_The problem_: Please return only the lines from the one holding "click on *Mapping*." through the one holding "a few seconds.", exactly as they appear in the records below, both ends included.

(Collected data entries)
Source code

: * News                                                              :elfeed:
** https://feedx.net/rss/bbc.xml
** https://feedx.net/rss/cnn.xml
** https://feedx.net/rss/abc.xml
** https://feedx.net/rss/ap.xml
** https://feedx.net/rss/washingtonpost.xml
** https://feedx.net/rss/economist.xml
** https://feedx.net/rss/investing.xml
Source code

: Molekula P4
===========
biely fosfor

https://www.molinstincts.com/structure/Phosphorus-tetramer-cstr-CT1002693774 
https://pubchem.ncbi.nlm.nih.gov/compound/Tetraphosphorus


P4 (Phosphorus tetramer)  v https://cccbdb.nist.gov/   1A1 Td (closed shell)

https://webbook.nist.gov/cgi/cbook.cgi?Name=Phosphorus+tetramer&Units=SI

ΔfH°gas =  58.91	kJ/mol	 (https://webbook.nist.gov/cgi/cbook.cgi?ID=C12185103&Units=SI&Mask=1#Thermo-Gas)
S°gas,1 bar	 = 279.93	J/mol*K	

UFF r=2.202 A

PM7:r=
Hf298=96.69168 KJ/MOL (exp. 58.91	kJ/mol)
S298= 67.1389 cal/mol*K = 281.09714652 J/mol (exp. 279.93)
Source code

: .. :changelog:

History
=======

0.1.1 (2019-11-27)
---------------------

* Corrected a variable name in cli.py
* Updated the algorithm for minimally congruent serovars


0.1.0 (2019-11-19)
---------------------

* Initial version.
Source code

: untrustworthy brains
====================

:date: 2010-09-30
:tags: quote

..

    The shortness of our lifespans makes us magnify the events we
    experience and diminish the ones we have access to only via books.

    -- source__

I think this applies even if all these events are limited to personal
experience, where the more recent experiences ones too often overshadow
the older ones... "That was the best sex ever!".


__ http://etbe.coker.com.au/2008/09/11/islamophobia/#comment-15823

...

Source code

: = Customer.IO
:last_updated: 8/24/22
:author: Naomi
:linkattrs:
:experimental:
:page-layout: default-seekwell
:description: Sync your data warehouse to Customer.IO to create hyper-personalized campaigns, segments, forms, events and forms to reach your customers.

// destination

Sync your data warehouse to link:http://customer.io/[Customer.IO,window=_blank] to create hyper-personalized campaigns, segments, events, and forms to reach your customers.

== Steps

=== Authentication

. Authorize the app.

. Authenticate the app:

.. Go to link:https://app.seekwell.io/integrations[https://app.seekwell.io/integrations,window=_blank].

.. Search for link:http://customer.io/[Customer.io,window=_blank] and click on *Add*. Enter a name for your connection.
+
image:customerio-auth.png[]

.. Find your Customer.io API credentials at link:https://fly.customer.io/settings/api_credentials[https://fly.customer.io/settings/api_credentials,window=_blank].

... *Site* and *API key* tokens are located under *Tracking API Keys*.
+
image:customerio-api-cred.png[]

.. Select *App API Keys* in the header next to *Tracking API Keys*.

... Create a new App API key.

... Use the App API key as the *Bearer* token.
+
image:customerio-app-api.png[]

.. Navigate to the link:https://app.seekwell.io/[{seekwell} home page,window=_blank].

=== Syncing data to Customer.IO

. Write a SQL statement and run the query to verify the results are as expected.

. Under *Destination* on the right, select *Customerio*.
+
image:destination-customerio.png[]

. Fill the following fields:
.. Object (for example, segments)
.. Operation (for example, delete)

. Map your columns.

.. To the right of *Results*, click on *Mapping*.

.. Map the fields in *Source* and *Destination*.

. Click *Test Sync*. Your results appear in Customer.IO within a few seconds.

==

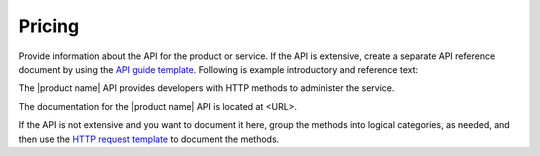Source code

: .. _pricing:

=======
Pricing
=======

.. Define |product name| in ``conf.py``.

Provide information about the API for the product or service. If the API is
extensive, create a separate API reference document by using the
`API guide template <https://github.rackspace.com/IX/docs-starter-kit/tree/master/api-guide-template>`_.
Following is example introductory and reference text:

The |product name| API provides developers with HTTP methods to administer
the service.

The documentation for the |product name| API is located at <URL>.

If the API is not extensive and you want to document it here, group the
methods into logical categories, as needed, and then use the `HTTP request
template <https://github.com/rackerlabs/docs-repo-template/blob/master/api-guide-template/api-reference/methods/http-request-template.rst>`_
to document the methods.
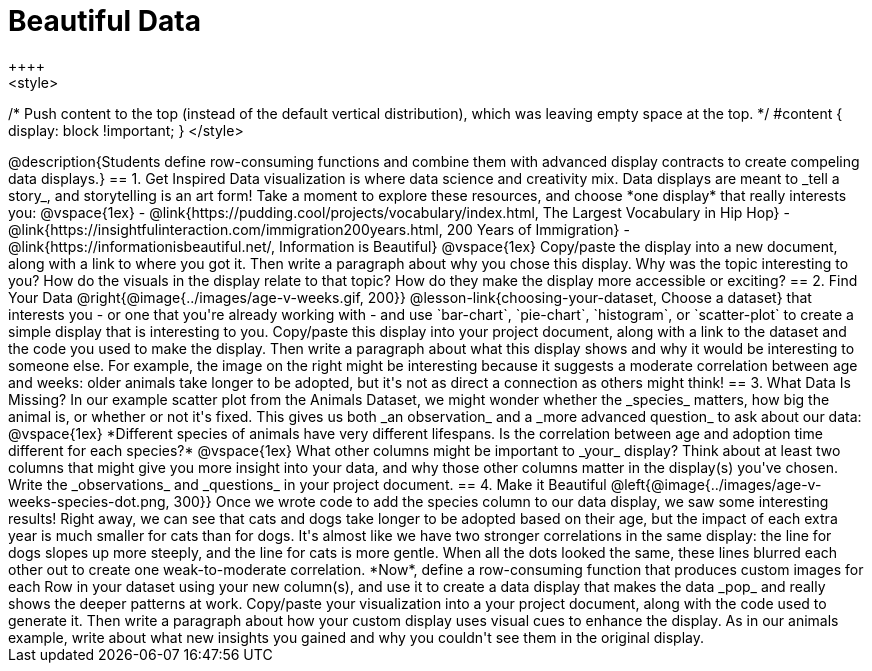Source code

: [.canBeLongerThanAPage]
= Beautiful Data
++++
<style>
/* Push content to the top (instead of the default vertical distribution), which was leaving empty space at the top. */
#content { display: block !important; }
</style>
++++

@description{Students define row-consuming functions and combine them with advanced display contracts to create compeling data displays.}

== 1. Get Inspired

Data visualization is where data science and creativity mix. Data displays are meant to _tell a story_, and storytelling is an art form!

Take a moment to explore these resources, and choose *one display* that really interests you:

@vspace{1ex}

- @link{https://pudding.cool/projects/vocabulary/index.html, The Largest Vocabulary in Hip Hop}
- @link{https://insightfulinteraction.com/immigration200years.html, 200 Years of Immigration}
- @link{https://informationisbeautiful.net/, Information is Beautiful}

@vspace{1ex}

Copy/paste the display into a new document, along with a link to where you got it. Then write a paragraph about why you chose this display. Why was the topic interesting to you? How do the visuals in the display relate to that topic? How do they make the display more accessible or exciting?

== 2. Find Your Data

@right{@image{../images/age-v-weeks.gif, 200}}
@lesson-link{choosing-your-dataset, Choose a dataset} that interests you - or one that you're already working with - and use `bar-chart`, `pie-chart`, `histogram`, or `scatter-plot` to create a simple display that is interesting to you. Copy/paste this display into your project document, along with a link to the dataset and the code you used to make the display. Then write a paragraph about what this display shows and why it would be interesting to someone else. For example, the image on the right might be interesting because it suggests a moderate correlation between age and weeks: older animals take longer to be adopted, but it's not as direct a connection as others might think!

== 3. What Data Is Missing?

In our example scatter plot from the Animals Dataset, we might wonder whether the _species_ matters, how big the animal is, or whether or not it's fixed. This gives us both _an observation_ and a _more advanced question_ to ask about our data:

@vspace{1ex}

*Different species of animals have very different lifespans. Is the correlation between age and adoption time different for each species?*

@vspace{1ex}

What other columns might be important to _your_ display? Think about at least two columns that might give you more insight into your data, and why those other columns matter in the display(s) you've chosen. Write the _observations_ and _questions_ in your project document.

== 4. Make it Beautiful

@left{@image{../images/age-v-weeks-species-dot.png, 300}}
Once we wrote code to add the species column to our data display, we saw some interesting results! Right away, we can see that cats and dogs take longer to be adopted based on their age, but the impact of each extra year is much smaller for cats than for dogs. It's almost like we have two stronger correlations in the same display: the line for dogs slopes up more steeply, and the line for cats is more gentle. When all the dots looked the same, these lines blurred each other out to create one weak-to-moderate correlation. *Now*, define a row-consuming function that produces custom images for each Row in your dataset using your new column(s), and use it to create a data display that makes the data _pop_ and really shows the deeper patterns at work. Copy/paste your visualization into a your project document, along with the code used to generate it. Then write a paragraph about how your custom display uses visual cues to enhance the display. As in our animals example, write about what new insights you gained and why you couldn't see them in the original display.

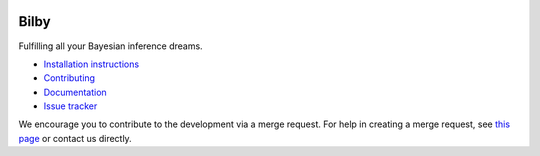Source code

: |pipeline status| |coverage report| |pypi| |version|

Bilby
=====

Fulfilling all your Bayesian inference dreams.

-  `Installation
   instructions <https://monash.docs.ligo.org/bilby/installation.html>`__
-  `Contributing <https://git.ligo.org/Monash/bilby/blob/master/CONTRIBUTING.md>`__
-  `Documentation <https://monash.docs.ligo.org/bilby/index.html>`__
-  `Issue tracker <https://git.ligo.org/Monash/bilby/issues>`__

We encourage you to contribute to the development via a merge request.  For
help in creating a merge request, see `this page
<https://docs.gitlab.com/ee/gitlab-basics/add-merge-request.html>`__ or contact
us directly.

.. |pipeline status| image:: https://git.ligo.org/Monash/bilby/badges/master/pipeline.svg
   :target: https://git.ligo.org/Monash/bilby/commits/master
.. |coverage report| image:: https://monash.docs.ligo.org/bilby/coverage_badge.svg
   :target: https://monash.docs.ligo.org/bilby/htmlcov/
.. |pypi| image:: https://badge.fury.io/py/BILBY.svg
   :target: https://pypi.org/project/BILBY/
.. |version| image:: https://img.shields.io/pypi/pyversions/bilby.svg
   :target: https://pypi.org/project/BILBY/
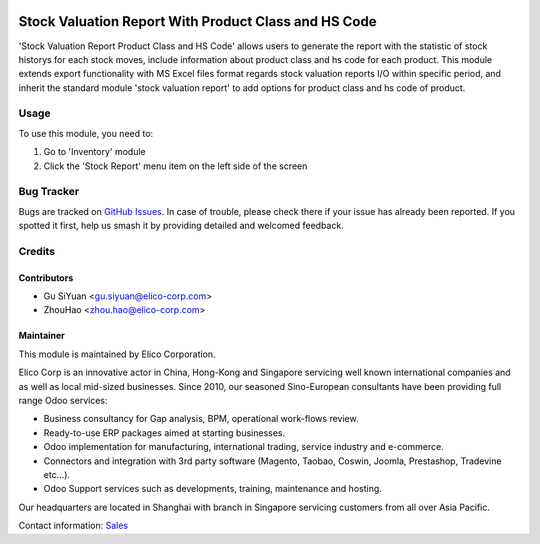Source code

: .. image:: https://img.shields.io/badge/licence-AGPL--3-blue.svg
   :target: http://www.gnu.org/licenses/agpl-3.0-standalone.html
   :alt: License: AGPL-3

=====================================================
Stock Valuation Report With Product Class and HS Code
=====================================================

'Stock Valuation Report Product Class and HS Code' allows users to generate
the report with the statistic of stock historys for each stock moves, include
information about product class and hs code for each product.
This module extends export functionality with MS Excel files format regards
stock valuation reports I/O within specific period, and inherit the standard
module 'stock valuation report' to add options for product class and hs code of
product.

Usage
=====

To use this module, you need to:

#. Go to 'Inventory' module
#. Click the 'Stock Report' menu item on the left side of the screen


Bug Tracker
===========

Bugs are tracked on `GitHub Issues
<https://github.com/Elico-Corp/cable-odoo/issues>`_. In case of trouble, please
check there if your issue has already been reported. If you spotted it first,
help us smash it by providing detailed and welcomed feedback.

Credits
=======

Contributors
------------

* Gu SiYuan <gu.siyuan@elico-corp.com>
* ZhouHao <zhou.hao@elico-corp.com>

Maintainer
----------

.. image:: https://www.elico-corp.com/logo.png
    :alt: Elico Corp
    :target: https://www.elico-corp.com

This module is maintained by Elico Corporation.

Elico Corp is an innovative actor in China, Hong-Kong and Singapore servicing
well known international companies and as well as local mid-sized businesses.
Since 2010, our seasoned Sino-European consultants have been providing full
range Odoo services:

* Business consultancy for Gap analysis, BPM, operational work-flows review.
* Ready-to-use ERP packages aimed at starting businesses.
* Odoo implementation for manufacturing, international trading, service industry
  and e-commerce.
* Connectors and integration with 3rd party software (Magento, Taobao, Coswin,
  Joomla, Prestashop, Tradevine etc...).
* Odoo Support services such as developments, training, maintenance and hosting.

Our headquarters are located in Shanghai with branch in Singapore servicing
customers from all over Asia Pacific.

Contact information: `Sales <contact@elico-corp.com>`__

_Final answer_:
.. To the right of *Results*, click on *Mapping*.

.. Map the fields in *Source* and *Destination*.

. Click *Test Sync*. Your results appear in Customer.IO within a few seconds.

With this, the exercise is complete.